What it might be doing for the confidence of umpire Tony Hill, who has had a difficult series, is a matter for conjecture. But he looks like a man who is declaring his verdicts reluctantly and hesitantly, in the hope rather than the certainty that he might be right.
All this toing and froing might have terminally disrupted a player of lesser vintage. But Rogers simply played to his strengths, almost certainly encouraged by his innings of 82 at Old Trafford in the Third Test. He clipped, he cut when he could, occasionally he drove, sometimes he missed.
Shane Watson departs for 68
Only when he approached his grand landmark did he seem to be affected. Shot selection went to the dogs and his anxiety was plain. Twice he might have been caught behind, once Matt Prior claimed a stumping. For 19 balls, Swann pinned him down. On the dressing room balcony his captain, Michael Clarke, frowned in hesitant anticipation.

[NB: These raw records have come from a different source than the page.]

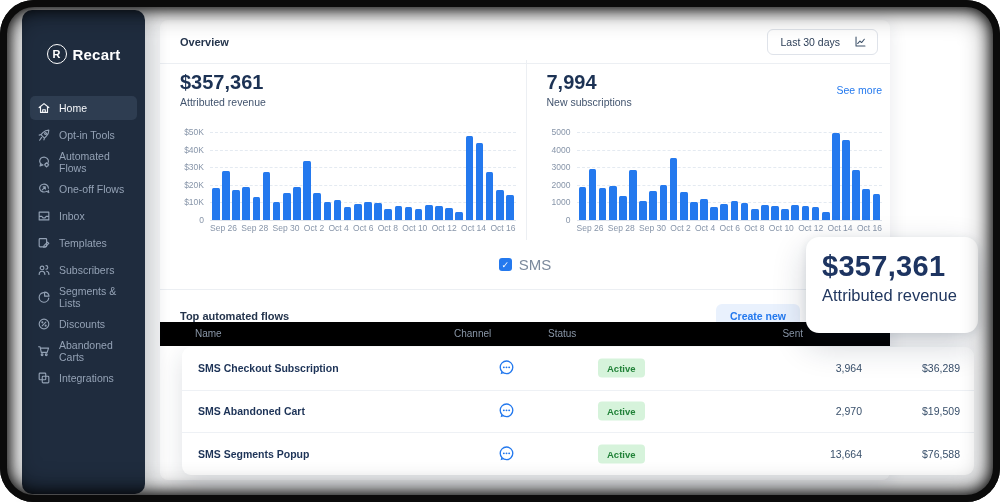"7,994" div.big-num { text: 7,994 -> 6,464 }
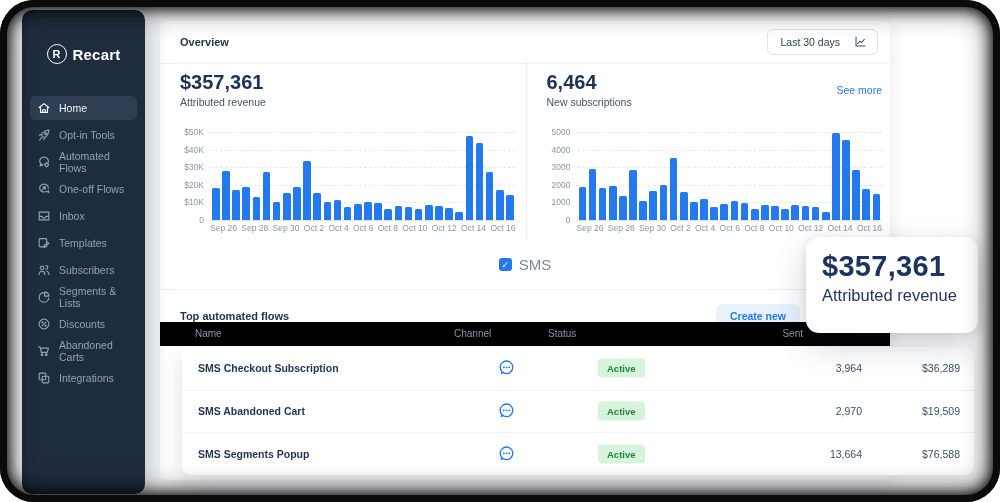"SMS" .sms-label { font-size: 15px -> 11px }
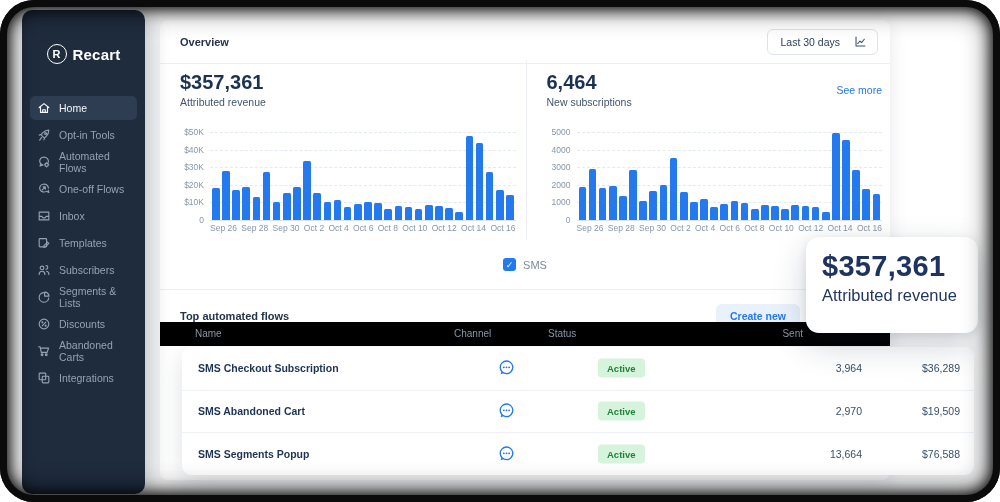"Name" .table-head { background: #000000 -> #4c1d95 }
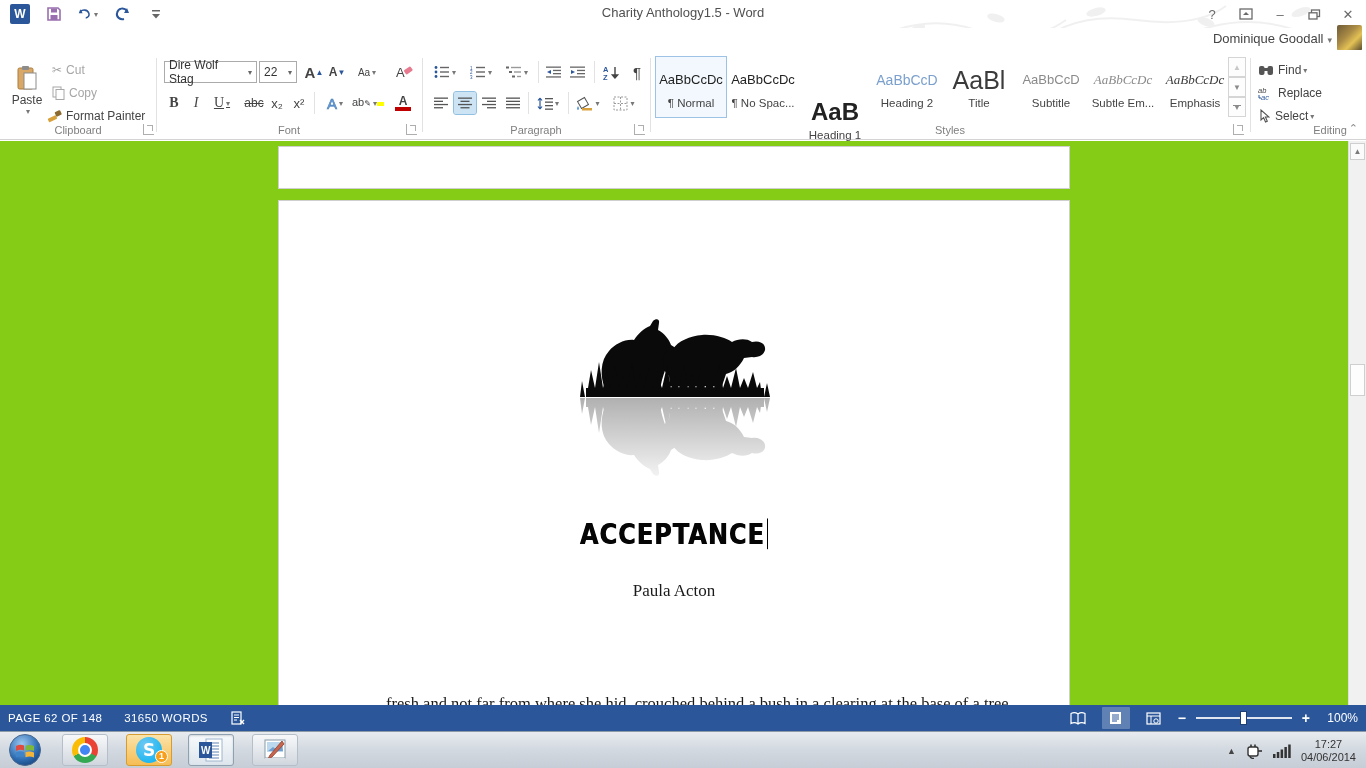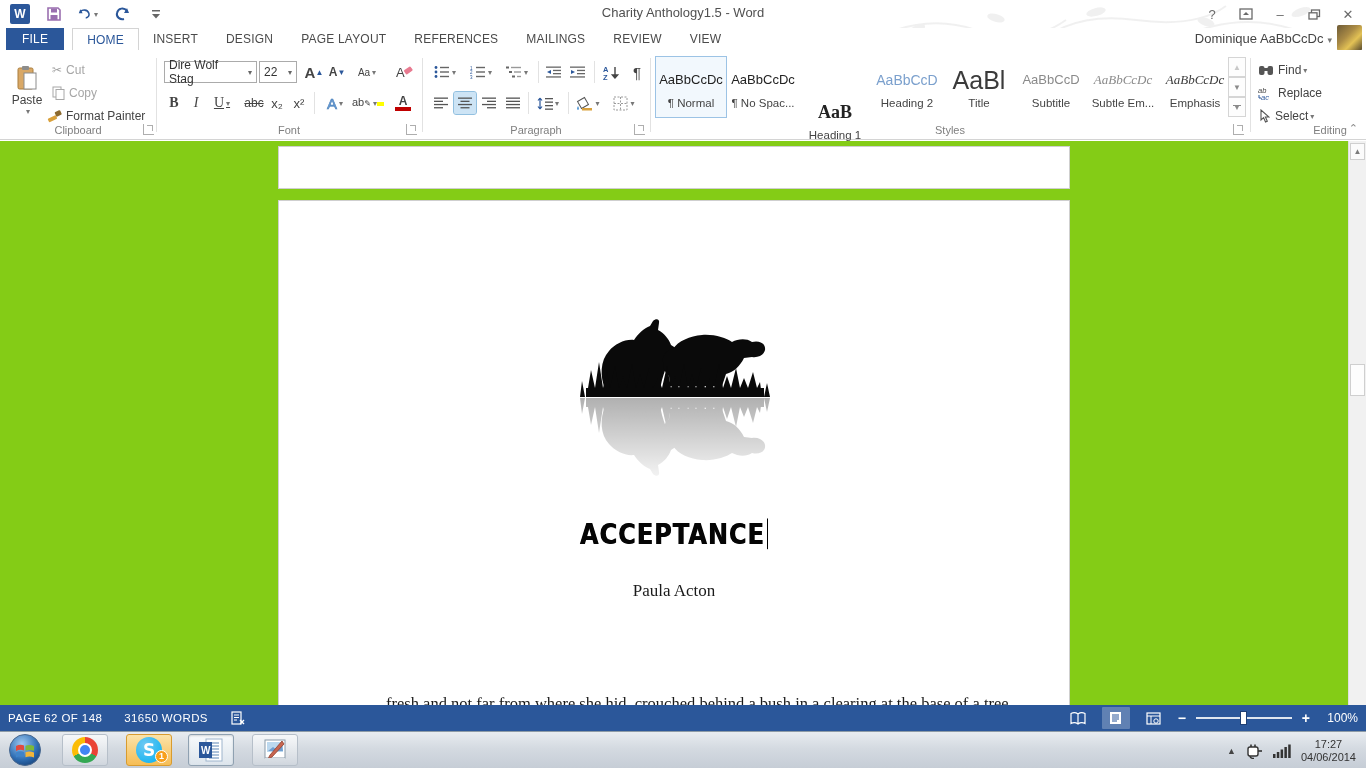"FILE" div.tabs { html: <div> <div>FILE</div> <div>HOME</div> <div>INSERT</div> <div>DESIGN</div> <div>PAGE LAYOUT</div> <div>REFERENCES</div> <div>MAILINGS</div> <div>REVIEW</div> <div>VIEW</div> </div> -> none }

When Watson was out, glancing a ball down the leg side for Prior to take an acrobatic catch, Rogers’ heart went a little further into his mouth. But at last he had received one that was straight enough and full enough to sweep. Down on one knee he went and the ball skimmed to the boundary.
There was no ecstatic celebration, no punching of the air, or running round the arena as other have been prone to do recently. It took him two or three seconds to take off his helmet and raise his bat which, eventually, diffidently, he did. When you have waited so long for a moment like this there is much to ponder.
At 35 years, 344 days, Rogers is the 17 oldest player to make a maiden Test century, the third youngest Australian and the youngest since Arthur Richardson also did it against England in a northern Test match, at Headingley in 1926 when he was 37 years 353 days old.
Stuart Broad celebrates after taking the wicket of Australian captain Michael Clarke
Broad had laid waste to the innings after England lost their last first innings wicket in the day’s second over. The pitch had been slow on the first day but had seemed bereft of demons. Suddenly demons were queuing up like a night out at a vampires’ fancy dress party.
It was seam rather than swing which was the main enemy and it needed batting of absolute resolution and solid method to deal with. Broad is a bowler who takes wickets in clutches and he sensed quickly that conditions were in his favour.
He bowled David Warner who did not whether to play or leave, stick or twist and before he could finally decide had his off stump castled. Usman Khawajs was similarly in two minds and the ball grazed the toe of his bat on the way through to Prior.
The next wicket was the biggest and Clarke’s shot was crazy given what was happening. He composed a reckless drive to a ball moving away without moving his feet and Cook hung on to a sharp catch. Steve Smith, composed awhile, was outfoxed by Tim Bresnan soon after lunch. Australia needed a calm head. They got two.
The Rogers appeal
1. England appeal for catch behind against Rogers when he is on 20 and he is given out by umpire Tony Hill.
2. Rogers asks for review of decision.
3. Hot Spot shows he did not hit it so he is not out caught.
4. The ball is seen to have hit his back pad. The third umpire then uses technology to check if he was lbw.
5. Hawk-Eye indicates that the ball would have hit the stumps but not full on.
6. But he is not out lbw because England originally appealed for a catch, which is what the umpire adjudicated on.
7. However, had Hawk-Eye shown the ball hitting the stumps more fully, the third umpire would have advised the on-field umpire that Rogers should be out lbw.
8. Had England appealed for lbw instead of caught the umpire would have had to adjudicate on that.
9. Had the umpire said it was out lbw and Rogers had asked for a review, the decision would have stood.
10. Had the umpire said not out and England had reviewed it, the decision would also have stood. As it was, Rogers went on to make 101.